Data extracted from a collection
▽
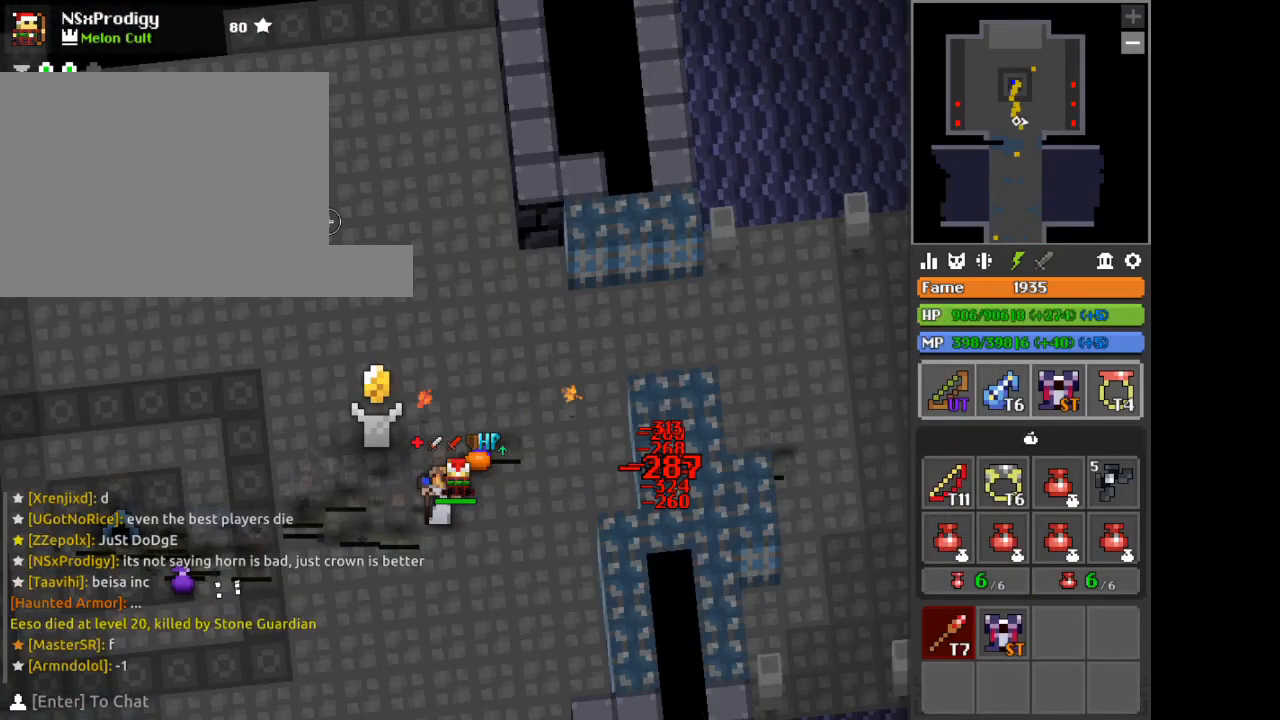
{"keys": [], "mouse": ["left"], "events": []}
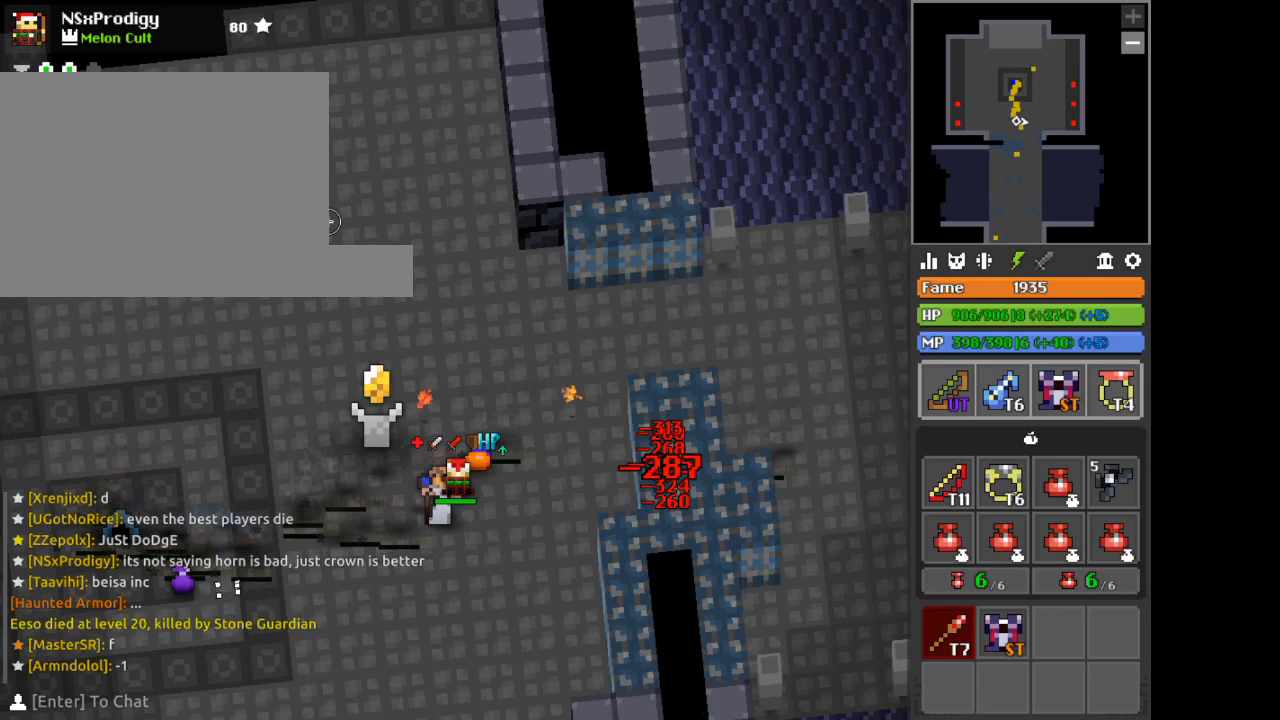
{"keys": [], "mouse": ["left"], "events": []}
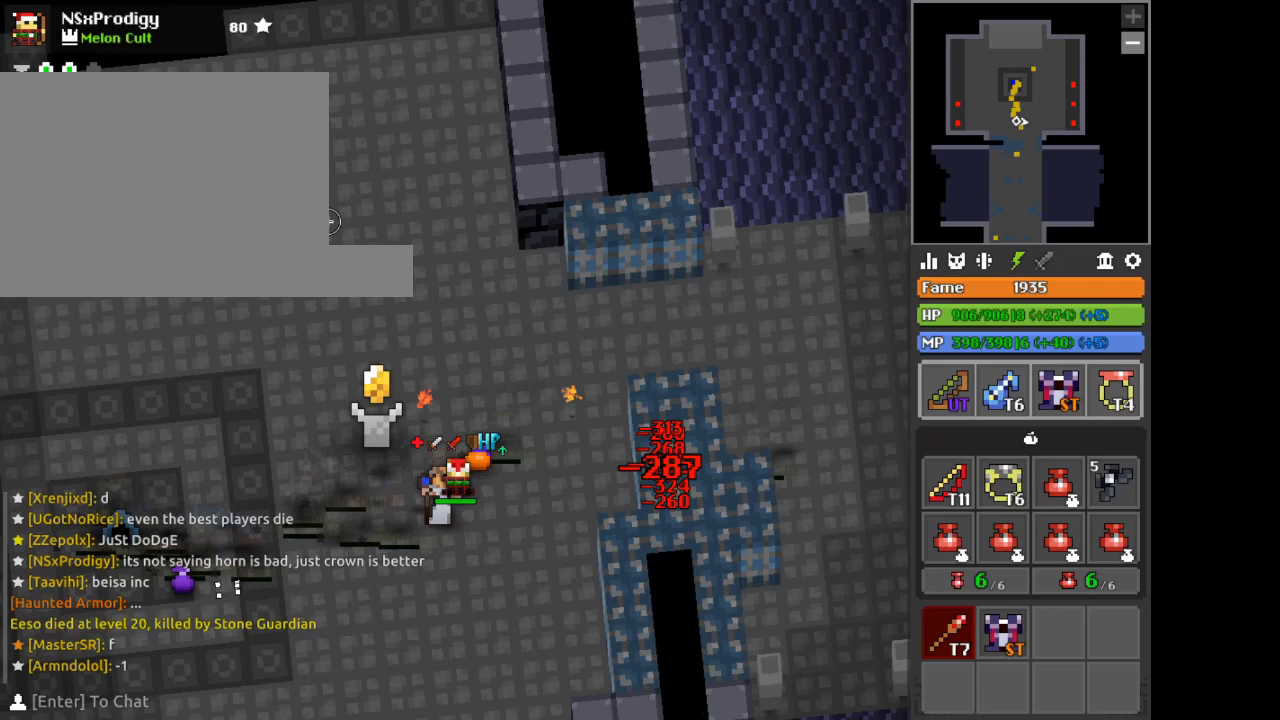
{"keys": [], "mouse": [], "events": [[501, "mouse_left", "up"]]}
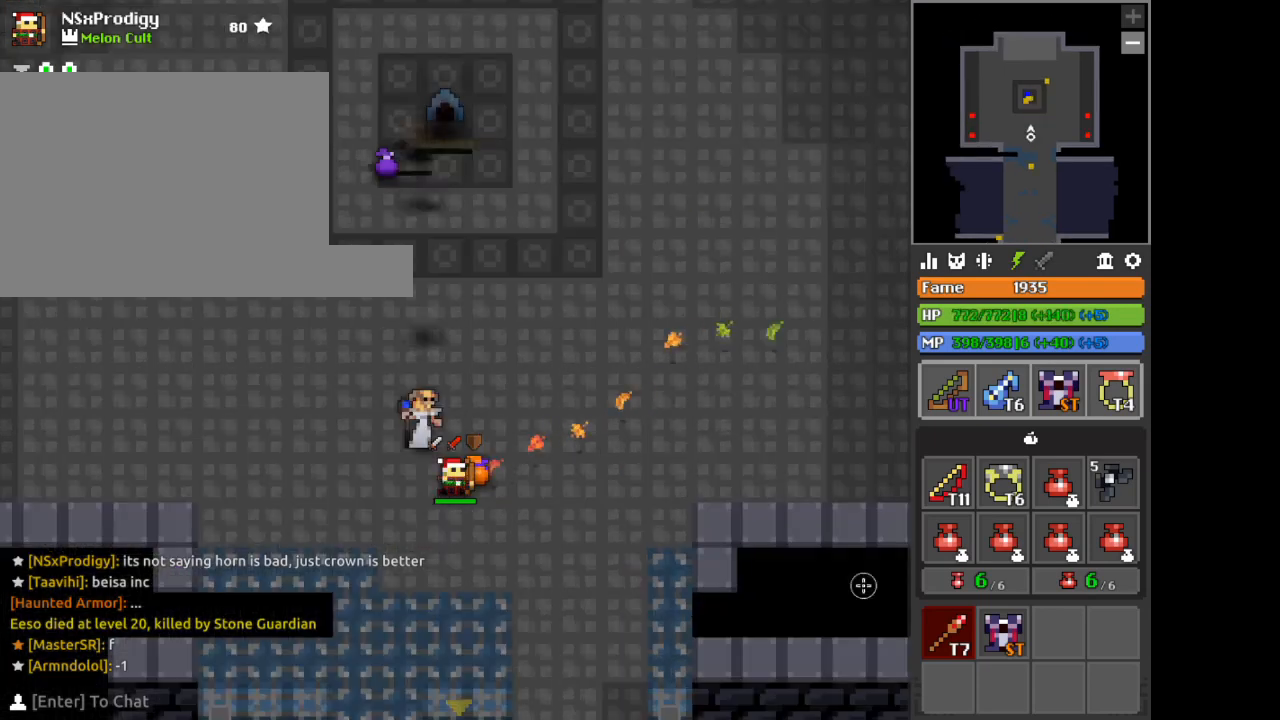
{"keys": [], "mouse": [], "events": []}
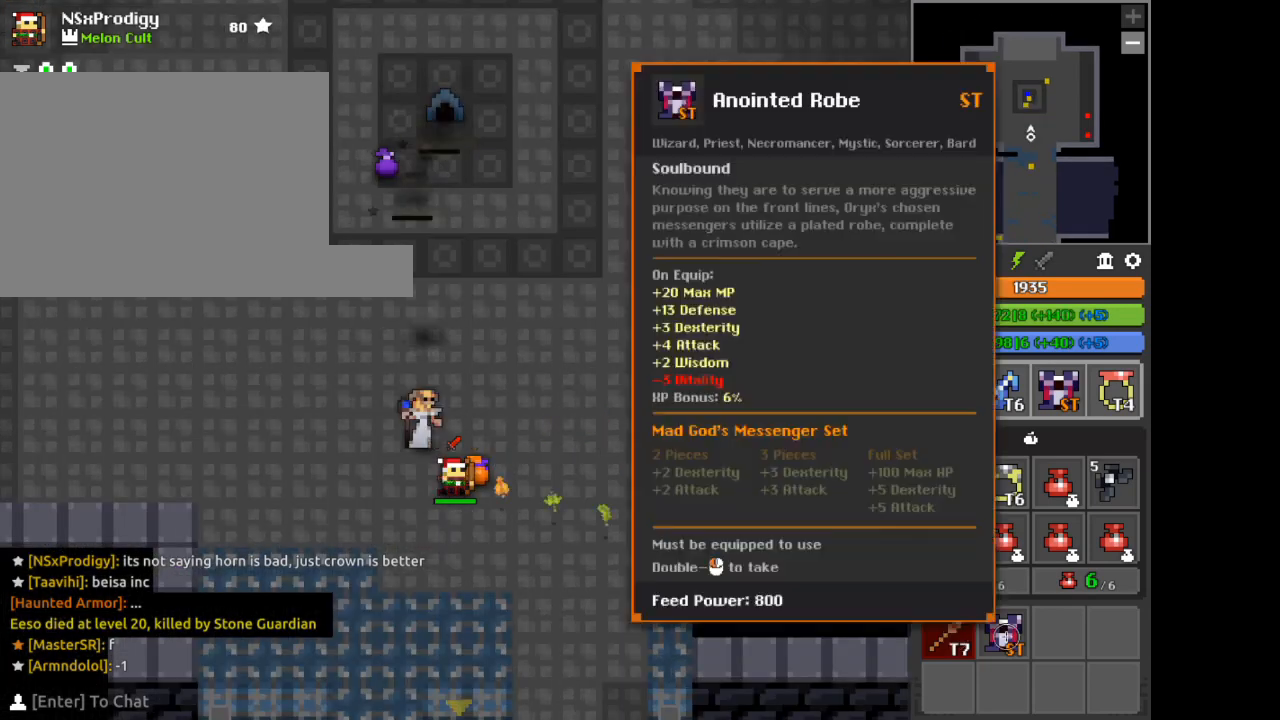
{"keys": [], "mouse": ["left"], "events": [[125, "mouse_left", "down"]]}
△
● **TASK TO COMPLETE**
Write out all of the records above. Keep them exact and leave out the pictures.

● **RESULT OF THIS TASK**
{"keys": [], "mouse": ["left"], "events": []}
{"keys": [], "mouse": ["left"], "events": []}
{"keys": [], "mouse": [], "events": [[501, "mouse_left", "up"]]}
{"keys": [], "mouse": [], "events": []}
{"keys": [], "mouse": ["left"], "events": [[125, "mouse_left", "down"]]}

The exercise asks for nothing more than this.